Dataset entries

_ _ _ _ _ _ _

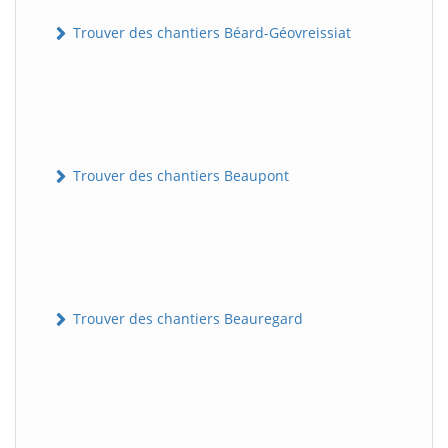
Trouver des chantiers Béard-Géovreissiat
Trouver des chantiers Beaupont
Trouver des chantiers Beauregard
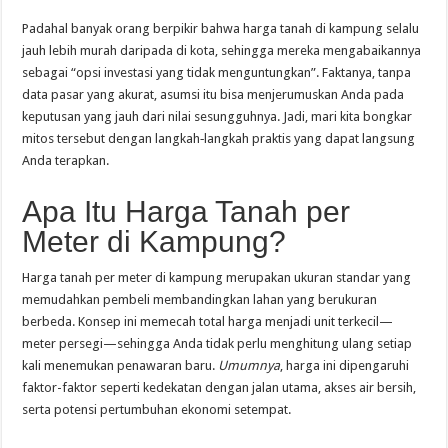
Padahal banyak orang berpikir bahwa harga tanah di kampung selalu
jauh lebih murah daripada di kota, sehingga mereka mengabaikannya
sebagai “opsi investasi yang tidak menguntungkan”. Faktanya, tanpa
data pasar yang akurat, asumsi itu bisa menjerumuskan Anda pada
keputusan yang jauh dari nilai sesungguhnya. Jadi, mari kita bongkar
mitos tersebut dengan langkah‑langkah praktis yang dapat langsung
Anda terapkan.
Apa Itu Harga Tanah per
Meter di Kampung?
Harga tanah per meter di kampung merupakan ukuran standar yang
memudahkan pembeli membandingkan lahan yang berukuran
berbeda. Konsep ini memecah total harga menjadi unit terkecil—
meter persegi—sehingga Anda tidak perlu menghitung ulang setiap
kali menemukan penawaran baru.
Umumnya
, harga ini dipengaruhi
faktor-faktor seperti kedekatan dengan jalan utama, akses air bersih,
serta potensi pertumbuhan ekonomi setempat.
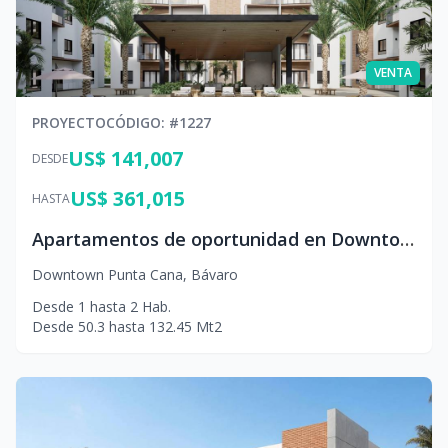
VENTA
PROYECTO
CÓDIGO
: #
1227
US$ 141,007
DESDE
US$ 361,015
HASTA
Apartamentos de oportunidad en Downtown Punta Cana
Downtown Punta Cana
,
Bávaro
Desde
1
hasta
2
Hab.
Desde
50.3
hasta
132.45
Mt2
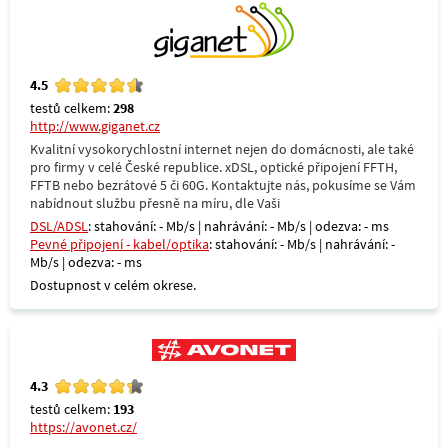
4.5
testů celkem:
298
http://www.giganet.cz
Kvalitní vysokorychlostní internet nejen do domácnosti, ale také
pro firmy v celé České republice. xDSL, optické připojení FFTH,
FFTB nebo bezrátové 5 či 60G. Kontaktujte nás, pokusíme se Vám
nabídnout službu přesně na míru, dle Vaši
DSL/ADSL
: stahování: - Mb/s | nahrávání: - Mb/s | odezva: - ms
Pevné připojení - kabel/optika
: stahování: - Mb/s | nahrávání: -
Mb/s | odezva: - ms
Dostupnost v celém okrese.
4.3
testů celkem:
193
https://avonet.cz/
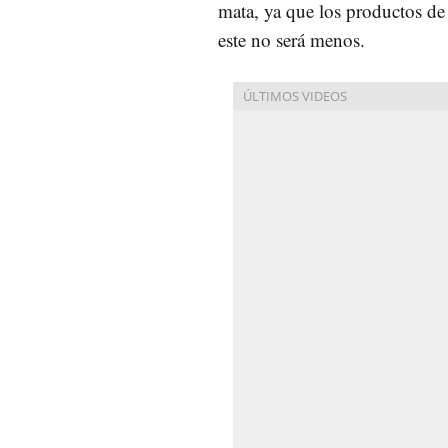
mata, ya que los productos de
este no será menos.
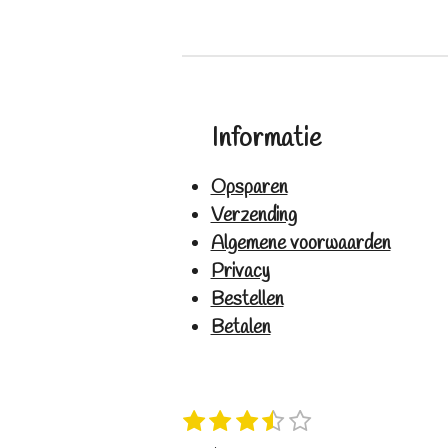
Informatie
Opsparen
Verzending
Algemene voorwaarden
Privacy
Bestellen
Betalen
1
2
3
4
5
S
R
s
s
s
s
s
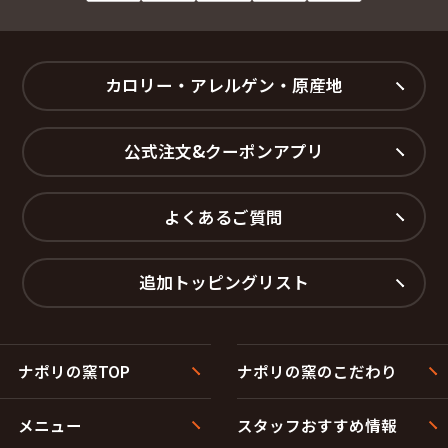
カロリー・アレルゲン・原産地
公式注文&クーポンアプリ
よくあるご質問
追加トッピングリスト
ナポリの窯TOP
ナポリの窯のこだわり
メニュー
スタッフおすすめ情報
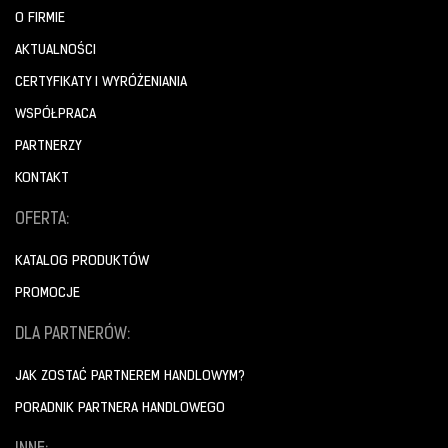
O FIRMIE
AKTUALNOŚCI
CERTYFIKATY I WYRÓŻENIANIA
WSPÓŁPRACA
PARTNERZY
KONTAKT
OFERTA:
KATALOG PRODUKTÓW
PROMOCJE
DLA PARTNERÓW:
JAK ZOSTAĆ PARTNEREM HANDLOWYM?
PORADNIK PARTNERA HANDLOWEGO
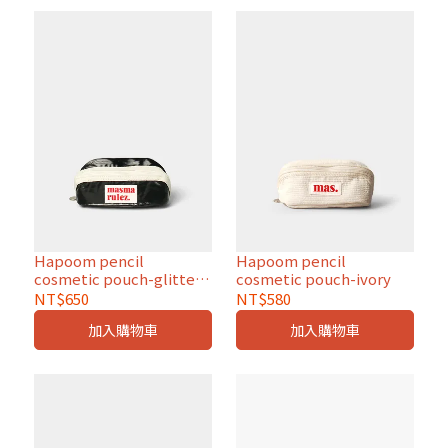
Hapoom pencil
Hapoom pencil
cosmetic pouch-glittery
cosmetic pouch-ivory
black
NT$650
NT$580
加入購物車
加入購物車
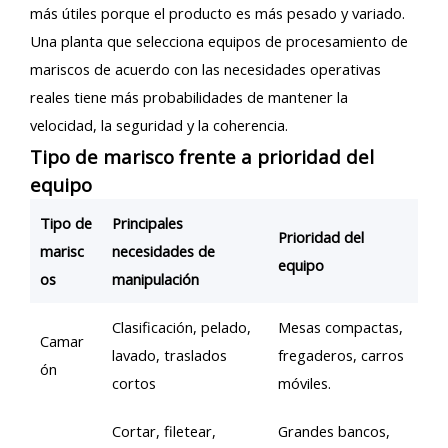
más útiles porque el producto es más pesado y variado.
Una planta que selecciona equipos de procesamiento de
mariscos de acuerdo con las necesidades operativas
reales tiene más probabilidades de mantener la
velocidad, la seguridad y la coherencia.
Tipo de marisco frente a prioridad del
equipo
Tipo de
Principales
Prioridad del
marisc
necesidades de
equipo
os
manipulación
Clasificación, pelado,
Mesas compactas,
Camar
lavado, traslados
fregaderos, carros
ón
cortos
móviles.
Cortar, filetear,
Grandes bancos,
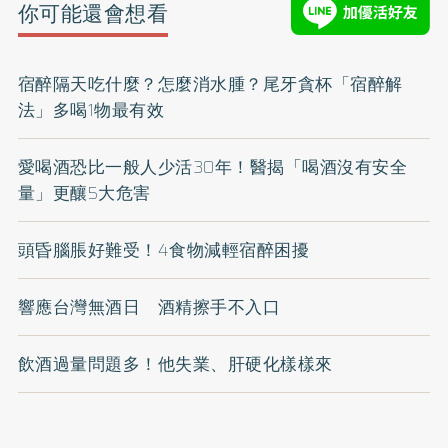
你可能還會想看
宿醉隔天吃什麼？怎麼消水腫？尾牙貪杯「宿醉解
法」多喝1物最有效
愛喝酒恐比一般人少活30年！醫揭「喝酒沒有安全
量」更釀5大危害
頭昏腦脹好難受！4食物減輕宿醉困擾
響應台灣無酒日 酒精擦手不入口
飲酒過量問題多！他失業、肝硬化樣樣來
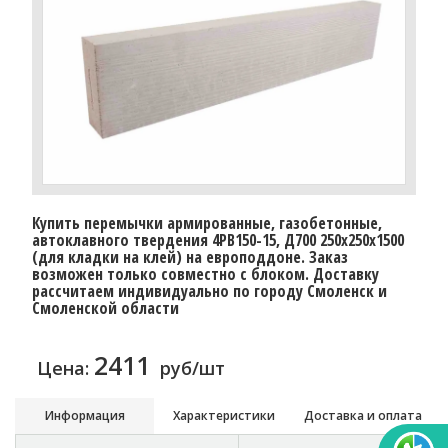
Купить перемычки армированные, газобетонные,
автоклавного твердения 4PB150-15, Д700 250х250х1500
(для кладки на клей) на европоддоне. Заказ
возможен только совместно с блоком. Доставку
расcчитаем индивидуально по городу Смоленск и
Смоленской области
2411
Цена:
руб/шт
Информация
Характеристики
Доставка и оплата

_ _ _ _ _ _ _

* _Exercise_
Output everything from the start of the records down through the line containing "Trouver des chantiers Beauregard" as a numbered list, skipping blank lines and leaving out the pictures.

* _Output of the exercise_
1. Trouver des chantiers Béard-Géovreissiat
2. Trouver des chantiers Beaupont
3. Trouver des chantiers Beauregard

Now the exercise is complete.